[CF] CF156C Cipher
Description
Solution
把\(a\sim{z}\)看成\(1\sim26\)。注意到不断把前一个数\(+1\),后一个数\(-1\)或者把前一个数\(-1\),后一个数\(+1\),它们的和总是不变。且对于每个和相等的数列,我们总能通过若干次上述操作把它们转化成一样的。从而,问题就变成了\(n\)个\(1\sim26\)的数和为\(s\)的方案。
首先有\(O(n^226^2)\)的\(dp\):设\(dp[i][j]\)表示前\(i\)个数和为\(j\)的方案数。那么\(dp[i][j]\leftarrow{dp[i-1][j-k]}\)
然后有\(O(n)\)的容斥(\(O(26n)\)预处理)
如果没有每个数\(\in[1,26]\)的限制,答案就直接是\(\dbinom{s-1}{n-1}\)(插板法)

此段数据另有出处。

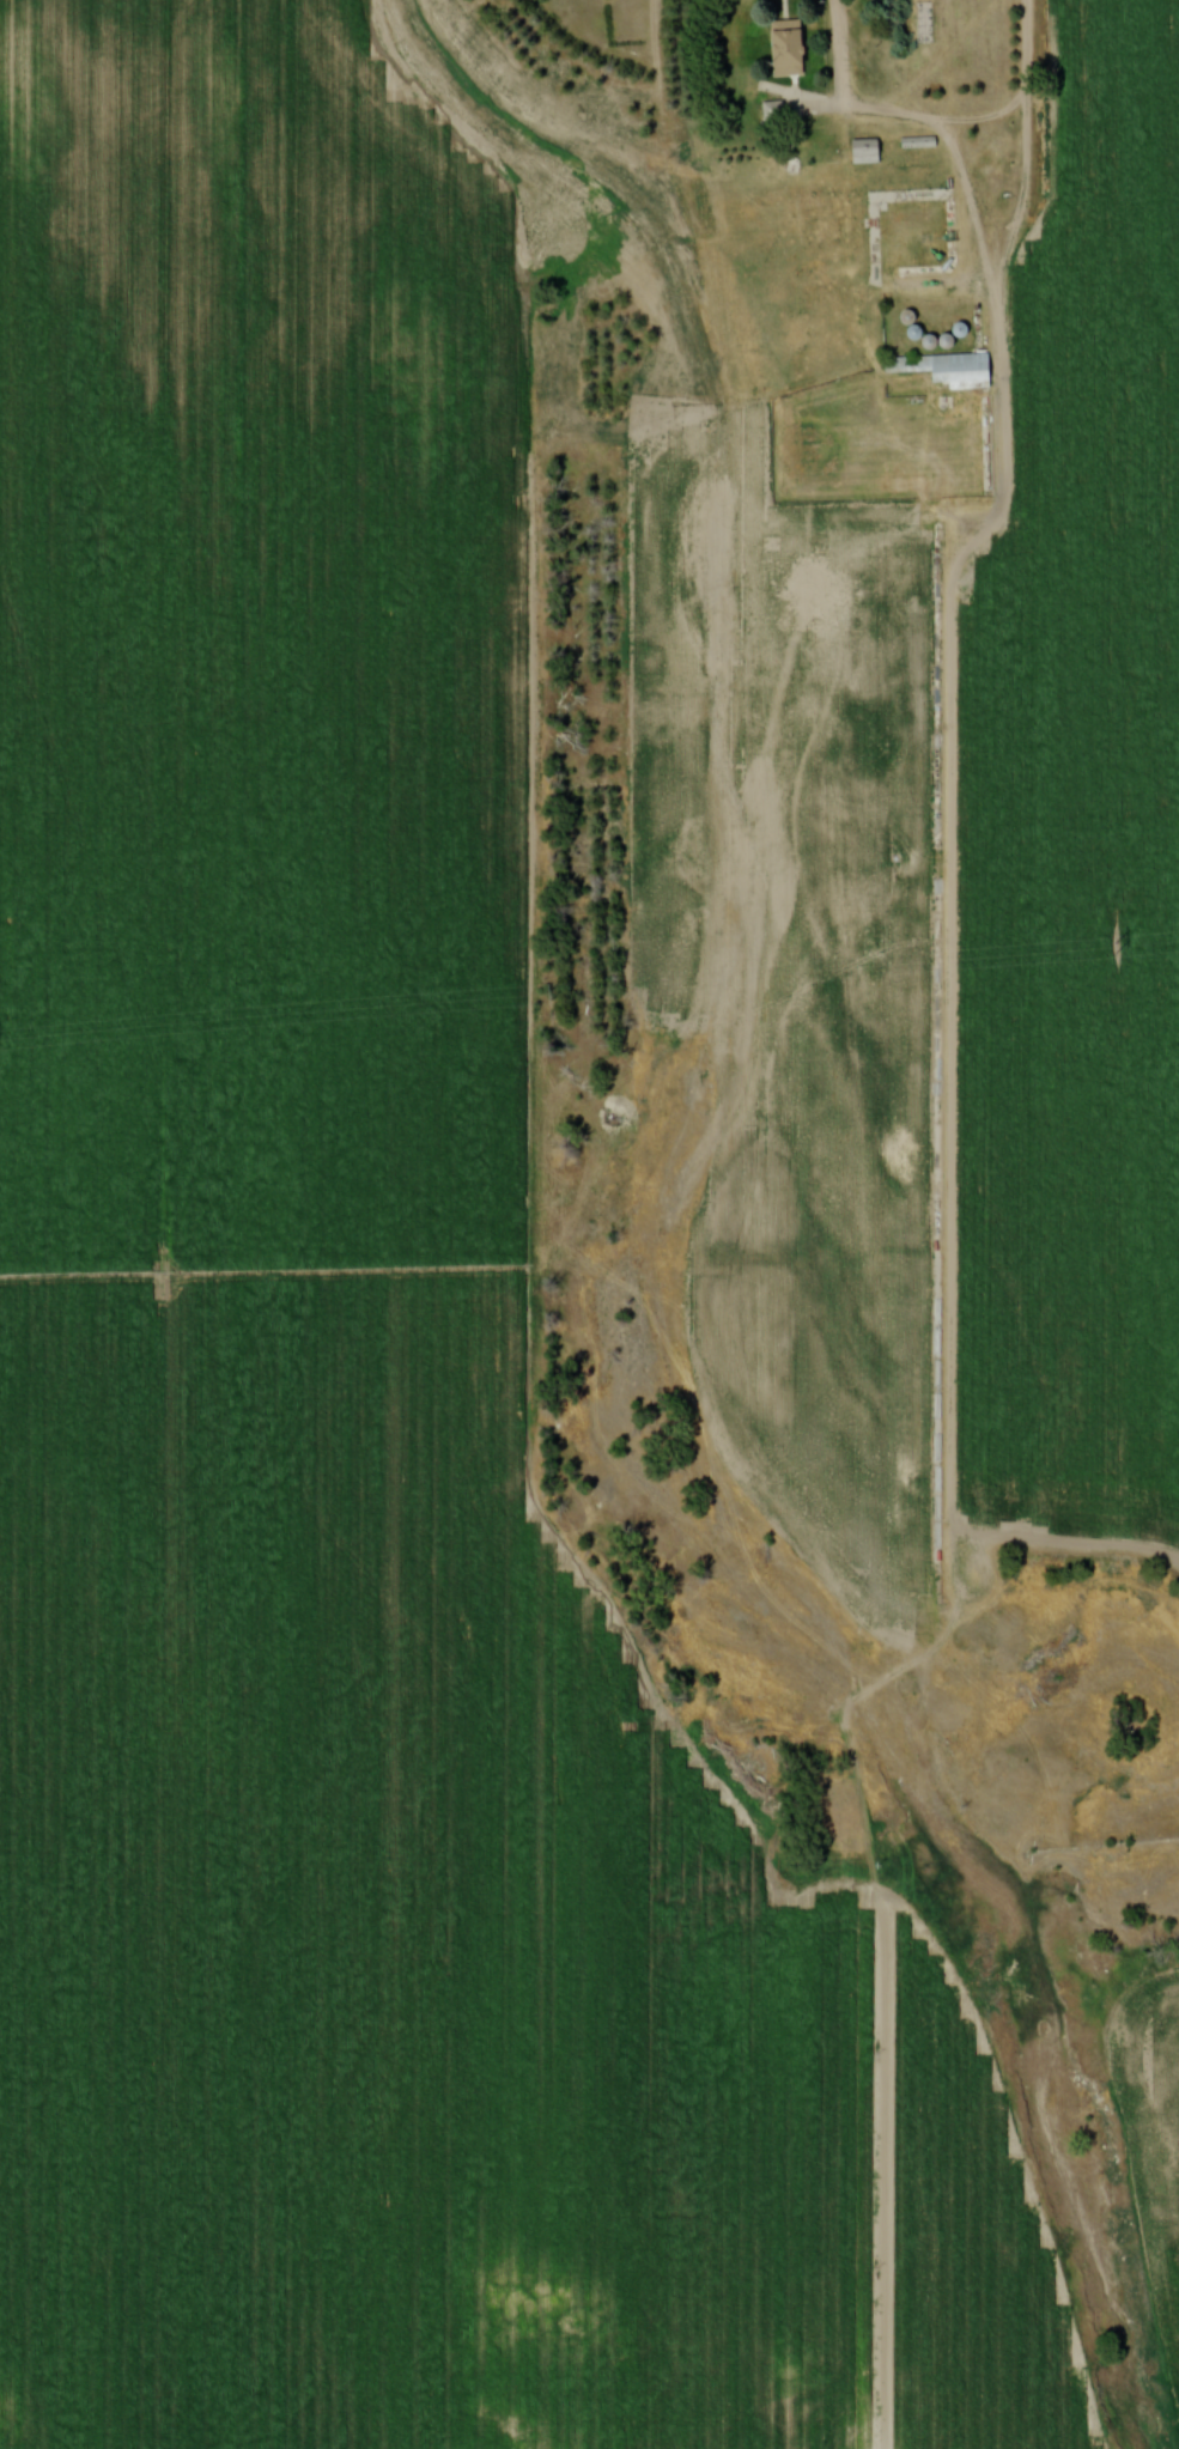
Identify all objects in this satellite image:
building: (923, 20)
building: (791, 48)
building: (775, 111)
road: (921, 115)
building: (867, 152)
building: (939, 364)
power tower: (1113, 946)
power tower: (550, 994)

现在有了这个限制,考虑容斥:我们钦定给\(i\)个数预先分配\(26\),那么至少有\(i\)个数不合法,对答案的贡献就为\((-1)^i\)(总方案数减去至少有一个不合法的,加上至少有两个不合法的。。。),相当于给\(i\)个数预先分配\(26\)再做正常的不定方程求解。
故答案为
\[\sum\limits_{i=0}^n(-1)^i\dbinom{n}{i}\dbinom{s-26i-1}{n-1}
\]
Code
#include <bits/stdc++.h>
using namespace std;
#define ll long long
const int lim = 2600;
const ll mod = 1e9 + 7;
int t, n;
char ch[105];
ll fac[2605], inv[2605];
int read()
{
int x = 0, fl = 1; char ch = getchar();
while (ch < '0' || ch > '9') { if (ch == '-') fl = -1; ch = getchar();}
while (ch >= '0' && ch <= '9') {x = (x << 1) + (x << 3) + ch - '0'; ch = getchar();}
return x * fl;
}
ll qpow(ll base, ll pw)
{
ll s = 1;
while (pw)
{
if (pw & 1) s = s * base % mod;
base = base * base % mod;
pw >>= 1;
}
return s;
}
ll C(ll x, ll y)
{
if (x < y) return 0;
return fac[x] * inv[y] % mod * inv[x - y] % mod;
}
int main()
{
fac[0] = 1;
for (int i = 1; i <= lim; i ++ ) fac[i] = fac[i - 1] * (ll)(i) % mod;
inv[lim] = qpow(fac[lim], mod - 2);
for (int i = lim - 1; i >= 0; i -- ) inv[i] = inv[i + 1] * (ll)(i + 1) % mod;
t = read();
while (t -- )
{
scanf("%s", ch + 1);
n = strlen(ch + 1);
int sum = 0;
for (int i = 1; i <= n; i ++ ) sum += ch[i] - 'a' + 1;
ll res = -1;
for (int i = 0, o = 1; i <= n; i ++ , o *= -1)
res = (res + 1ll * o * C(n, i) % mod * C(sum - 26 * i - 1, n - 1) % mod + mod) % mod;
printf("%lld\n", res);
}
return 0;
}